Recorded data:

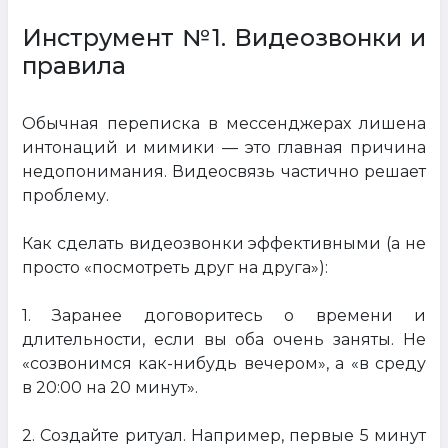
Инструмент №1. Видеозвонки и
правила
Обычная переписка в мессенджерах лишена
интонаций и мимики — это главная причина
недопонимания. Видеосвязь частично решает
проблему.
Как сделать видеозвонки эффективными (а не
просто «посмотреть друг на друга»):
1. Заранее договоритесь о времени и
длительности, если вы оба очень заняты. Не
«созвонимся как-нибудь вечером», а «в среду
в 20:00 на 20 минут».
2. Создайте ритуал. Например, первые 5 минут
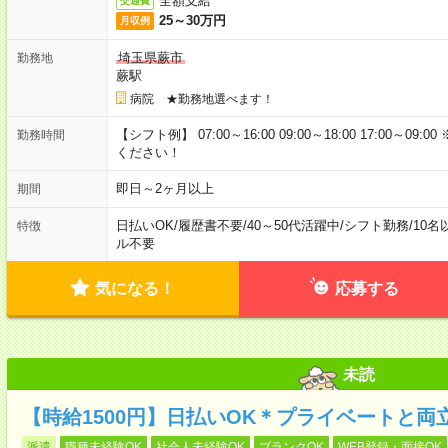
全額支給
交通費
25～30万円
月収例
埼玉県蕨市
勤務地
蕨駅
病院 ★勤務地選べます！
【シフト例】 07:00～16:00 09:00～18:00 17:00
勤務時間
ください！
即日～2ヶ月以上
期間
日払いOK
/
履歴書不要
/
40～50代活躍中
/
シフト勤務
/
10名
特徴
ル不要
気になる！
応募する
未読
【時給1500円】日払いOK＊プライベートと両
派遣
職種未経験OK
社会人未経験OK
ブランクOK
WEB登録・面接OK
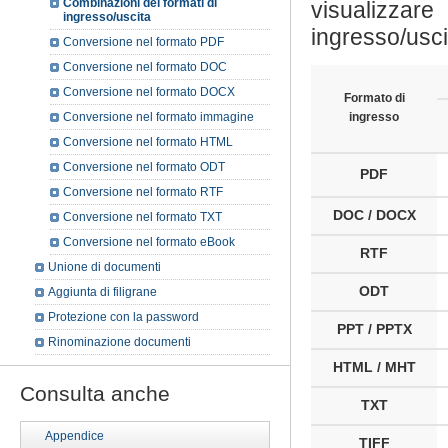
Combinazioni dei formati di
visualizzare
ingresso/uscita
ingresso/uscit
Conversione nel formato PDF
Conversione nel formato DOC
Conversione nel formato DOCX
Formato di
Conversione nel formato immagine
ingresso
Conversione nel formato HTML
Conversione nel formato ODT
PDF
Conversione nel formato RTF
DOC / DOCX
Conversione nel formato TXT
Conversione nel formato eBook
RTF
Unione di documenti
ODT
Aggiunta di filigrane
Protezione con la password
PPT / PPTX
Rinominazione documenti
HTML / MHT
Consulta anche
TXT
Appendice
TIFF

> **Task requirements**:
Retype every line of the listing above with the characters unchanged, and omit the picture markers.

> **Final answer**:
Инструмент №1. Видеозвонки и
правила
Обычная переписка в мессенджерах лишена
интонаций и мимики — это главная причина
недопонимания. Видеосвязь частично решает
проблему.
Как сделать видеозвонки эффективными (а не
просто «посмотреть друг на друга»):
1. Заранее договоритесь о времени и
длительности, если вы оба очень заняты. Не
«созвонимся как-нибудь вечером», а «в среду
в 20:00 на 20 минут».
2. Создайте ритуал. Например, первые 5 минут
全額支給
交通費
25～30万円
月収例
埼玉県蕨市
勤務地
蕨駅
病院 ★勤務地選べます！
【シフト例】 07:00～16:00 09:00～18:00 17:00
勤務時間
ください！
即日～2ヶ月以上
期間
日払いOK
/
履歴書不要
/
40～50代活躍中
/
シフト勤務
/
10名
特徴
ル不要
気になる！
応募する
未読
【時給1500円】日払いOK＊プライベートと両
派遣
職種未経験OK
社会人未経験OK
ブランクOK
WEB登録・面接OK
Combinazioni dei formati di
visualizzare
ingresso/uscita
ingresso/uscit
Conversione nel formato PDF
Conversione nel formato DOC
Conversione nel formato DOCX
Formato di
Conversione nel formato immagine
ingresso
Conversione nel formato HTML
Conversione nel formato ODT
PDF
Conversione nel formato RTF
DOC / DOCX
Conversione nel formato TXT
Conversione nel formato eBook
RTF
Unione di documenti
ODT
Aggiunta di filigrane
Protezione con la password
PPT / PPTX
Rinominazione documenti
HTML / MHT
Consulta anche
TXT
Appendice
TIFF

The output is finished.